As cromonas são seguras, mas apresentam menor eficácia que os anti-histamínicos e os corticosteróides nasais. Pela frequência de administração diária (três a quatro vezes) colocam problemas de adesão à terapêutica.
Os antileucotrienos inibem a acção dos leucotrienos C4 e D4 que são importantes mediadores da inflamação. São usados particularmente em crianças que apresentam também asma brônquica ou sibilância relacionada com infecções virais.
As vacinas antialérgicas são um tratamento dirigido especificamente à causa das alergias de cada doente. Podem ser administradas por injecção ou em gotas que se colocam debaixo da língua. Estão recomendadas em crianças, geralmente acima dos 5 anos. É um tratamento que para além de melhorar os sintomas da doença, pode alterar o curso da doença alérgica a longo prazo, incluindo evitar o aparecimento de asma em crianças com rinite. Deve ser sempre indicada e monitorizada por imunoalergologistas.
De acordo com a actual classificação da rinite alérgica, a abordagem terapêutica desta doença baseia-se na sua periodicidade e gravidade.
Nas formas ligeiras de rinite intermitente podem usar-se os anti-histamínicos orais ou nasais ou os descongestionantes nasais, estes últimos durante um curto período de tempo. Nas formas moderadas/graves usam-se os anti-histamínicos associados a corticosteróides nasais e, eventualmente, um curto período de vasoconstritores. Nas fases agudas pode ser necessário recorrer a corticosteróides orais. O doente deverá ser reavaliado após 2 a 4 semanas, e a terapêutica reajustada.

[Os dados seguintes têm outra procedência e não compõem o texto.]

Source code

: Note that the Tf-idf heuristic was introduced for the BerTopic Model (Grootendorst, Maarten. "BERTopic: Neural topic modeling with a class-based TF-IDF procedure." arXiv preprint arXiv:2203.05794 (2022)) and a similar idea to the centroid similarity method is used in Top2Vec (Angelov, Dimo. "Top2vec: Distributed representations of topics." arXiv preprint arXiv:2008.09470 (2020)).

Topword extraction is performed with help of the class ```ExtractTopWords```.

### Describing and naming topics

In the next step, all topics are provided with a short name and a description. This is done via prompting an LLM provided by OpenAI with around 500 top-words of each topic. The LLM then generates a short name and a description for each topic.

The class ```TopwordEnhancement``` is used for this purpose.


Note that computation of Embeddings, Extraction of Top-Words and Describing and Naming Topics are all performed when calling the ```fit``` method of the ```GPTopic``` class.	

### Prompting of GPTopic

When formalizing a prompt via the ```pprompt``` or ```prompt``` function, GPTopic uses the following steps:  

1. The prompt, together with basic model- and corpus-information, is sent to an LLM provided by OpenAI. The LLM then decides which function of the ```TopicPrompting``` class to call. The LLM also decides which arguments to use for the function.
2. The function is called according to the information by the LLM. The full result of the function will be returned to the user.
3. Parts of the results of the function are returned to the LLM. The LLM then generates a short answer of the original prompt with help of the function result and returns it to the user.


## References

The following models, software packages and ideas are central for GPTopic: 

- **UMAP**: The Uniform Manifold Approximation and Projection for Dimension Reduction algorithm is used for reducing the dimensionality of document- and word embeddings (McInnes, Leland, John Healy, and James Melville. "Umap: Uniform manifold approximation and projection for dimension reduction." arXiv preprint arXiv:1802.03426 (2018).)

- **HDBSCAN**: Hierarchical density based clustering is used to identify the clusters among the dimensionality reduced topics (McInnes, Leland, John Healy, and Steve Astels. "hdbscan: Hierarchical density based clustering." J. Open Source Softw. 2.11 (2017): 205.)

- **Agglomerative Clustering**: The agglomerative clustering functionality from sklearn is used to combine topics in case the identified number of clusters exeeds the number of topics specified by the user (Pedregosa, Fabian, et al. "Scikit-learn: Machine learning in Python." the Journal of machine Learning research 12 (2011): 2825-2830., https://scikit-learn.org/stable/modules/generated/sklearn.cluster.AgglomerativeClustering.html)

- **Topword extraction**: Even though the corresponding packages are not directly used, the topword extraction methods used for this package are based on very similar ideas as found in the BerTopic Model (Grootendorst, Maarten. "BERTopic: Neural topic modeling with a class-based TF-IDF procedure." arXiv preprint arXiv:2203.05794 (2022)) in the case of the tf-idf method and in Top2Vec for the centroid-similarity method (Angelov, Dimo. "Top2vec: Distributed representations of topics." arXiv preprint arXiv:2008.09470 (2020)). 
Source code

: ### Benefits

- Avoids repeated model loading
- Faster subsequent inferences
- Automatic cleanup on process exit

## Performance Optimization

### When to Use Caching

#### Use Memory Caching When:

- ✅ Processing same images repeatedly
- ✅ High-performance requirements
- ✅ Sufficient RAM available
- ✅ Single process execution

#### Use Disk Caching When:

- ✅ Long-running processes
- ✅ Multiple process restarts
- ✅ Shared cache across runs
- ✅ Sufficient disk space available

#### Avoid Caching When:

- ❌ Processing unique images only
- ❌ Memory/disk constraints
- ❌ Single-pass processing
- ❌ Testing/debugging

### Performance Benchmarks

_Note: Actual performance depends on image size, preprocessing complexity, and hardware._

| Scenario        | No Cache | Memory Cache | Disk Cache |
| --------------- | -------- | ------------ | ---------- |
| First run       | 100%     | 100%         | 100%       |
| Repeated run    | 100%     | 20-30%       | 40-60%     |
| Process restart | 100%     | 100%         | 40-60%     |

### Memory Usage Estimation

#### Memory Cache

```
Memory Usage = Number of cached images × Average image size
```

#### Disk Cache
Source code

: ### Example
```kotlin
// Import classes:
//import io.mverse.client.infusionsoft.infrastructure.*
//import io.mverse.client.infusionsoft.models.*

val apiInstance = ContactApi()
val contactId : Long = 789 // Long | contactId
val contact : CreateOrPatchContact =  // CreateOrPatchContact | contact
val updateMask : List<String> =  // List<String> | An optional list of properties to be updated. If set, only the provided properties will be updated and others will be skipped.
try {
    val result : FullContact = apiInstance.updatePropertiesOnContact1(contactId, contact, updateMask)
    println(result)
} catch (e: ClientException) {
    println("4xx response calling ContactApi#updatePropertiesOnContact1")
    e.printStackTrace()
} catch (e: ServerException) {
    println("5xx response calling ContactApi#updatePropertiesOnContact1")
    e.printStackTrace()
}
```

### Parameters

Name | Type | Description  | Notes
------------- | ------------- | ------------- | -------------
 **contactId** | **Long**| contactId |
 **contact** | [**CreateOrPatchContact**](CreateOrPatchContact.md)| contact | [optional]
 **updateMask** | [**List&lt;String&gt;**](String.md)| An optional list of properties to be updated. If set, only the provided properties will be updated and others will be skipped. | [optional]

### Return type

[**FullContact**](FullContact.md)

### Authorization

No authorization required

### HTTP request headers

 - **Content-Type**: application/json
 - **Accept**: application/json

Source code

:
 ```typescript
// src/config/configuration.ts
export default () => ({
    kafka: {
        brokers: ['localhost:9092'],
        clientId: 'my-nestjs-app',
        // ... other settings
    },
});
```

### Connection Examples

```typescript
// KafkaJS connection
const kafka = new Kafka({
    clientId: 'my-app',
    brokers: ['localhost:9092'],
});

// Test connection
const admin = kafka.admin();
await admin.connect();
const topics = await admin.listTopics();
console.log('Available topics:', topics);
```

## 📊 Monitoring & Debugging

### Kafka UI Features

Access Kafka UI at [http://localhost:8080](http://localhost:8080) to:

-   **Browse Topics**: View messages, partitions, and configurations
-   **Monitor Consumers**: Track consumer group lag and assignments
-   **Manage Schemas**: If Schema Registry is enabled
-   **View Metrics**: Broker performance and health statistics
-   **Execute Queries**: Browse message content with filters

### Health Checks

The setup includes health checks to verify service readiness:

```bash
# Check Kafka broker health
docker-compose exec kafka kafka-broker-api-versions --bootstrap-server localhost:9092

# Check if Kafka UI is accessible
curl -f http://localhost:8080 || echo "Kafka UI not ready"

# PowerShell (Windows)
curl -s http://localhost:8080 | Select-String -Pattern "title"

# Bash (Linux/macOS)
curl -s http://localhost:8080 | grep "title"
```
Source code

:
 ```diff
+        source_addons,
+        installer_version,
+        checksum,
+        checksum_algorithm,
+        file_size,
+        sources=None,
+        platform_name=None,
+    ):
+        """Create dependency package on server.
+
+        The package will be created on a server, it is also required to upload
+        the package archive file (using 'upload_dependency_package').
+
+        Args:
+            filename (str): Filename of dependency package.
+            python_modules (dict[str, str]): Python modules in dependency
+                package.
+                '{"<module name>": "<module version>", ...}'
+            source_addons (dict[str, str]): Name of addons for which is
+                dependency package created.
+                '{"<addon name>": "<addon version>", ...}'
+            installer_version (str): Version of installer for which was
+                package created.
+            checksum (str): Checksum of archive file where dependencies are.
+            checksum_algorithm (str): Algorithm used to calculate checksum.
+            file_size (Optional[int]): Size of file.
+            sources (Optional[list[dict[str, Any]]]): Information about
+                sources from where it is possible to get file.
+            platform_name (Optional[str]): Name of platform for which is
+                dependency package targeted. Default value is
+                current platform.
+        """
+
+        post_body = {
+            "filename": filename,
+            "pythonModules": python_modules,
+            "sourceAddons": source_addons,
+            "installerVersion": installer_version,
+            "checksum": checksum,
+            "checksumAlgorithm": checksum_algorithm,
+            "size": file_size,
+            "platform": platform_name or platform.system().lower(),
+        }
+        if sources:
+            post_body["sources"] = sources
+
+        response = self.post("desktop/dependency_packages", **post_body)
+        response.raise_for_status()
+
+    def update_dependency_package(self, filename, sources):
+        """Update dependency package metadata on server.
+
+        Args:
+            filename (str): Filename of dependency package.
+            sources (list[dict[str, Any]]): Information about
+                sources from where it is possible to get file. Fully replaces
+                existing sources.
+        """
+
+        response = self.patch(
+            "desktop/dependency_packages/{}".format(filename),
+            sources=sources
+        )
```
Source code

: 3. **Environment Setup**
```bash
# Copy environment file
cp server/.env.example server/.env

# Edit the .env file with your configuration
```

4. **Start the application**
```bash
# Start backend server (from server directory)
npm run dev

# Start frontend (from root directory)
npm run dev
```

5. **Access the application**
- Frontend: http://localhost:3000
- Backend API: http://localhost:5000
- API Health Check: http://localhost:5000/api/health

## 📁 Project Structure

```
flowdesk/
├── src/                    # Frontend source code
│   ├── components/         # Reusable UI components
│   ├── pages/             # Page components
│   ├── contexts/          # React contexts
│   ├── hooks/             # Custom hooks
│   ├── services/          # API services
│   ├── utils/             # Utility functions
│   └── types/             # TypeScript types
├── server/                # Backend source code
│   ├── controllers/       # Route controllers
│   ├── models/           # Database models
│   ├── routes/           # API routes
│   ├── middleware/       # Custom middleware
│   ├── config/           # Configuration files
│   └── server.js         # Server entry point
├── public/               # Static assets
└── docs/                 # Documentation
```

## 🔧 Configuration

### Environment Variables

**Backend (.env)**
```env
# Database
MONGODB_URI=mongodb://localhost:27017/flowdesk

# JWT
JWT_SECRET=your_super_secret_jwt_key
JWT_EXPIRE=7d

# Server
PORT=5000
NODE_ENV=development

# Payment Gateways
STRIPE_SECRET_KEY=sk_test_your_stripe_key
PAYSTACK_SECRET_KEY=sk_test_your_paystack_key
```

Na rinite persistente existe habitualmente inflamação permanente da mucosa, pelo que a terapêutica medicamentosa deverá ser mantida por períodos prolongados. Nas formas ligeiras podem ser utilizados anti-histamínicos ou corticosteróides nasais. Uma possível abordagem é a utilização de anti-histamínicos por um período de 2 a 4 semanas; e, se não ocorrer melhoria, deverá proceder-se ao início de corticosteróides nasais. Nas formas moderadas/graves os corticosteróides nasais são a terapêutica de primeira linha. Quando necessário, deve efectuar-se terapêutica com corticosteróides orais ou descongestionantes por um curto período de tempo. Associam-se anti-histamínicos se estiverem presentes prurido nasal, crises esternutatórias e rinorreia importantes. Os antileucotrienos poderão ser alternativa em crianças com rinite e asma, particularmente asma de esforço ou em crianças com sibilância recorrente associada a infecções. Poderão também ser associados em situações de rinite de difícil controlo.
Os doentes deverão ser reavaliados regularmente, mantendo a mínima terapêutica necessária para controlar os sintomas.